A l’IRSN, tout le corps social s’insurge. Les syndicats ont appelé à la grève. « Que nous voulons améliorer le système, d’accord. Mais réprimer brutalement une organisation reconnue en France et à l’étranger est choquant., juge Thierry Charles, son ancien sous-directeur, aujourd’hui à la retraite. Il met en garde contre le risque de « créer la méfiance et déstabiliser un système qui fonctionne ».

Le conseil d’administration de l’IRSN a voté le 16 février, à une très large majorité, une motion alertant le gouvernement sur la « Risque de départs de personnel pouvant entraîner une paralysie du système ».

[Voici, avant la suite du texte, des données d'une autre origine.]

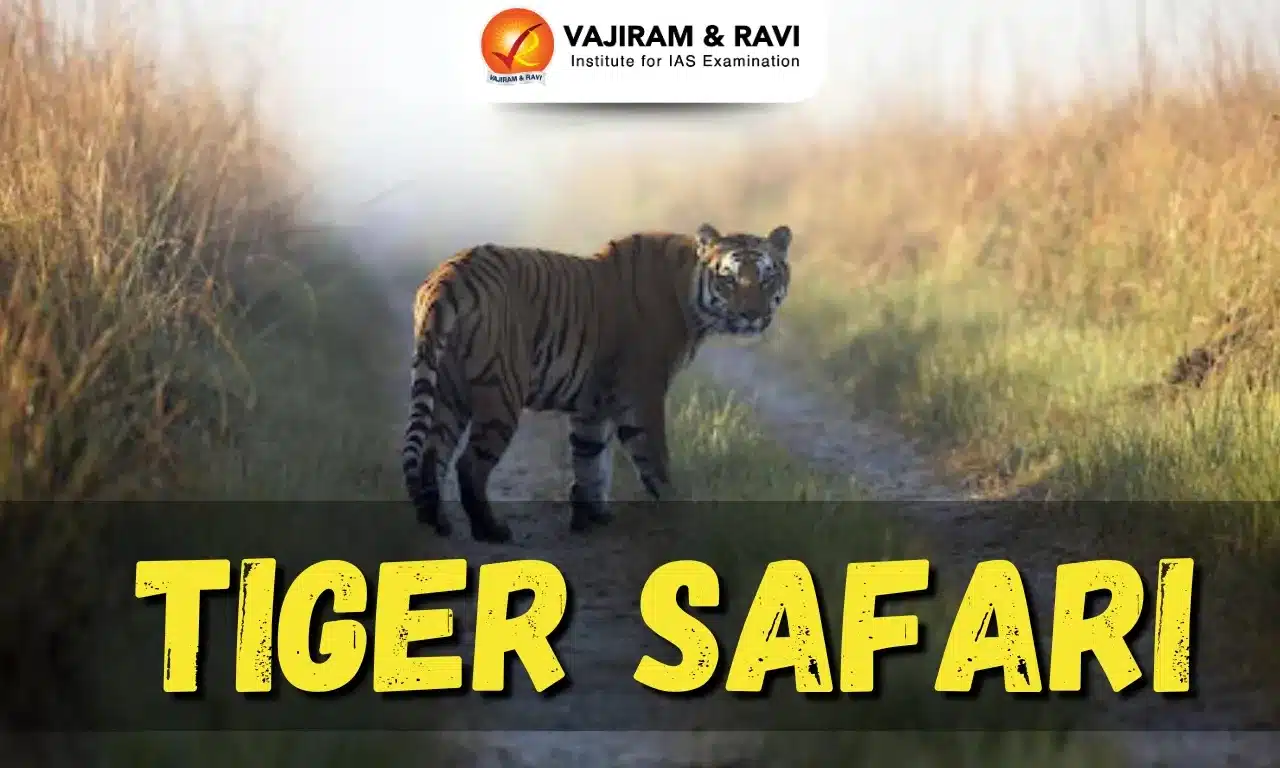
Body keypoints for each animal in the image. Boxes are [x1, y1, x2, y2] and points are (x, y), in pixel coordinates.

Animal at [401, 222, 793, 543]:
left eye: (767, 278)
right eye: (728, 279)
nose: (752, 315)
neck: (689, 295)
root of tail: (449, 275)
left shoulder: (594, 401)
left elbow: (590, 457)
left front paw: (591, 516)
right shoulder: (643, 393)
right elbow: (653, 458)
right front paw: (675, 512)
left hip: (449, 390)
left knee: (433, 453)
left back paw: (436, 522)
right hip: (500, 392)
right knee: (469, 464)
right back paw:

Reçus le lendemain pendant deux heures par Agnès Pannier-Runacher, les syndicats s’inquiètent, malgré les garanties sociales apportées par la ministre. « En France, la sûreté nucléaire s’enrichit en permanence de la recherche et vise à améliorer sans cesse les référentiels. On va casser tout ça pour aller vers une logique américaine, d’abord centrée sur la réglementation », Juge Luc Codron, délégué CFE-CGC à l’IRSN. Selon lui, le partage entre les équipes de recherche qui iront au CEA et le centre d’expertise repris par l’ASN s’annonce compliqué. « Beaucoup d’ingénieurs ont les deux fonctions en même temps », explique le syndicaliste.

L’audition à l’Assemblée, le 16 février, des principaux protagonistes n’a guère permis d’y voir plus clair. Le patron de l’ASN s’est contenté d’évoquer une « consolidation de l’ensemble du système de contrôle »tandis que l’administrateur du CEA expliquait « s’interdire par principe d’occuper un poste », afin de ne pas se retrouver en situation de conflit d’intérêts. L’ASN contrôle les installations du CEA avec l’appui technique de l’IRSN. Pour les mêmes raisons, le représentant d’Orano, la société qui produit le carburant, s’est refusé à tout commentaire.

Seul le représentant d’EDF s’est timidement prononcé en faveur de cette réforme, sans toutefois le dire explicitement. « Un dialogue à trois est plus compliqué qu’à deux », a souligné Bernard Salha, le directeur de la R&D. Reste la manière dont cela peut être perçu. « La confiance actuelle du public a été difficile à obtenir. Nous ne devons pas le casser d’un coup, sinon nous allons à nouveau éveiller les soupçons sur le nucléaire », estime l’ancien député Claude Birraux, qui fut aussi l’artisan de l’organisation actuelle.